Figure 9. The Amazing PGS Race strategic planning workshop 2006, Tagaytay Highlands.
When Covid-19 struck and caused limitations in mobility and face-to-face gatherings, webinars became the norm, both in teaching and discourse. Zoom meetings were held monthly with local and international speakers, with the aim of maintaining connections and bringing up-to-date information on the latest in glaucoma management. PGS shifted to digital online exchanges that became popular as a means of communication to achieve the goals of education, international collaboration, spreading glaucoma awareness, and research dissemination.
As the society moves forward to the next 25 years, spearheaded by Nilo Vincent dG. FlorCruz II and the younger members with more innovative ideas, there is no doubt that PGS will stay its course in its objectives and achieve greater successes. As the society “ages” (becomes more mature), its accomplishments and ongoing programs will continue. Many PGS members are educators occupying key positions in academic institutions, training residents and medical students.

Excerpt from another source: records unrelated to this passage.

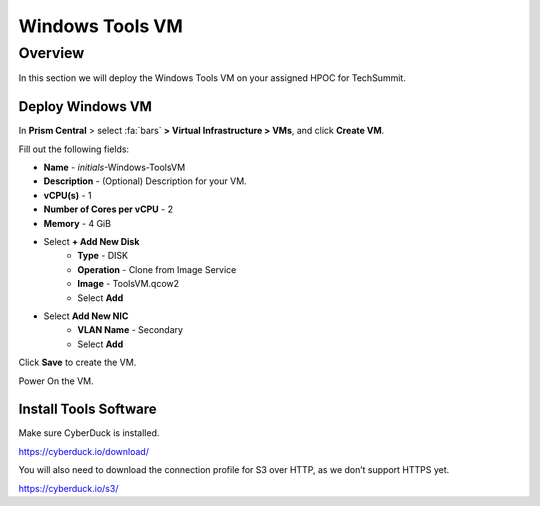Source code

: .. _windows_tools_vm:

----------------
Windows Tools VM
----------------

Overview
+++++++++

In this section we will deploy the Windows Tools VM on your assigned HPOC for TechSummit.

Deploy Windows VM
.................

In **Prism Central** > select :fa:`bars` **> Virtual Infrastructure > VMs**, and click **Create VM**.

Fill out the following fields:

- **Name** - *initials*-Windows-ToolsVM
- **Description** - (Optional) Description for your VM.
- **vCPU(s)** - 1
- **Number of Cores per vCPU** - 2
- **Memory** - 4 GiB

- Select **+ Add New Disk**
    - **Type** - DISK
    - **Operation** - Clone from Image Service
    - **Image** - ToolsVM.qcow2
    - Select **Add**

- Select **Add New NIC**
    - **VLAN Name** - Secondary
    - Select **Add**

Click **Save** to create the VM.

Power On the VM.

Install Tools Software
......................

Make sure CyberDuck is installed.

https://cyberduck.io/download/

You will also need to download the connection profile for S3 over HTTP, as we don’t support HTTPS yet.

https://cyberduck.io/s3/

As the founding members of the society look back to what has been achieved and look forward to what will still be accomplished, memories of a life well-spent as an ophthalmologist and a glaucoma specialist who not only provide services to his patients but also to the public at large, are certainly more fulfilling. One of the founding members, Mario M. Yatco (1956-2015), will surely look down from the heavens with satisfaction at what the PGS has achieved. The PGS 25th anniversary commemorative watch is testament to the driving power of the society that time is of the essence in all that it has accomplished and will achieve in the future.